───── SELECTED EXCERPT ─────
My mother did not remarry after my father died.  She lived very comfortably, but alone, in an apartment 15 blocks away from my wife’s and mine.  If we were in the city. we went to see her often, then daily as her condition deteriorated in the last two years of her life.  Our children and grandchildren tried to see her often, too — and those visits brought her great joy — but they live far away and the happiness was fleeting.  During her last decade, she was very lonely. Most of the friends she had had in Poland had been killed.  Those who had escaped and settled in New York one by one became homebound or bedridden, lost their minds or died. Or she found they bored her. Hearing poorly, tormented by arthritis in hip and knee joints, too proud to accept a wheelchair, she stopped going to museums, concerts and even the movies. She had loved sitting on a Central Park bench and putting her face in the sun. That humble pleasure was also abandoned; she couldn’t get the hang of using a walker.
───── SOURCE MATERIAL ─────
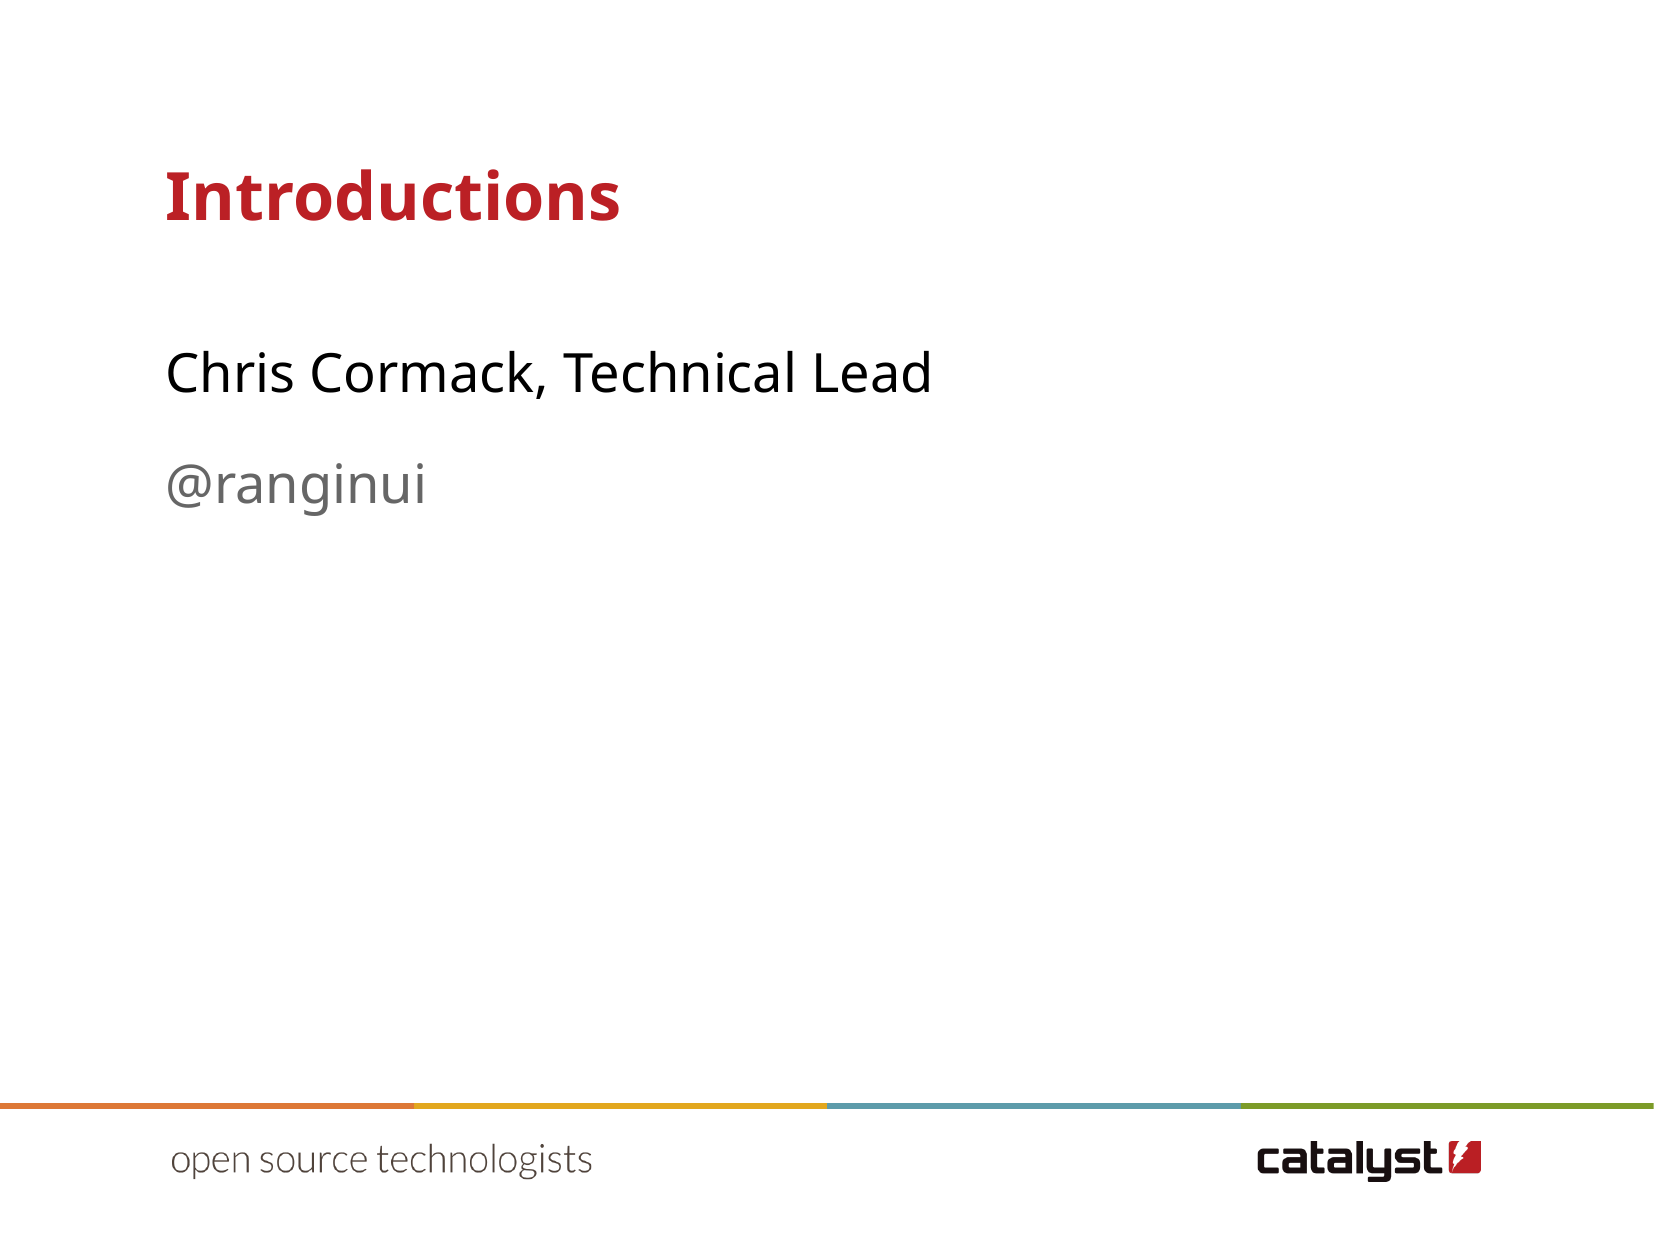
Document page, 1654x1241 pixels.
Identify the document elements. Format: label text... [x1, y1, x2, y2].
─────
▶ _EXERCISES_
• a. Translate this sentence from the passage about the mother's last years into Spanish: "She had loved sitting on a Central Park bench and putting her face in the sun."
• b. Name all the places the passage about the mother's last years says she stopped going to.
• c. Carry on the passage about the mother's last years, starting after its final sentence.
The material was taken from a separate source.

▶ _SOLVED PROBLEMS_
• a. Le había encantado sentarse en un banco de Central Park y poner la cara al sol.

• b. Museums, concerts, the movies

• c.
Having rehearsed the bitter gifts reserved for age, T.S. Eliot wrote in “Little Gidding” that “the end of all our exploring/ Will be to arrive where we started/ And know the place for the first time.” The closer that place — the human condition — is to home, the harder it is to take in. I could speak movingly of Schmidt’s loneliness after the loss of his daughter, calling his existence an arid plane of granite on which she alone had flowered.  But it has taken me until now, at age 78, to feel in full measure the bitterness and anguish of my mother’s solitude — and that of other old people who end their lives without a companion.

Two years older than Begley, I find this very moving. But having read it again, I must turn my head away. Thoughts like his take me down to that Little Gidding place, where I’m not yet ready to go.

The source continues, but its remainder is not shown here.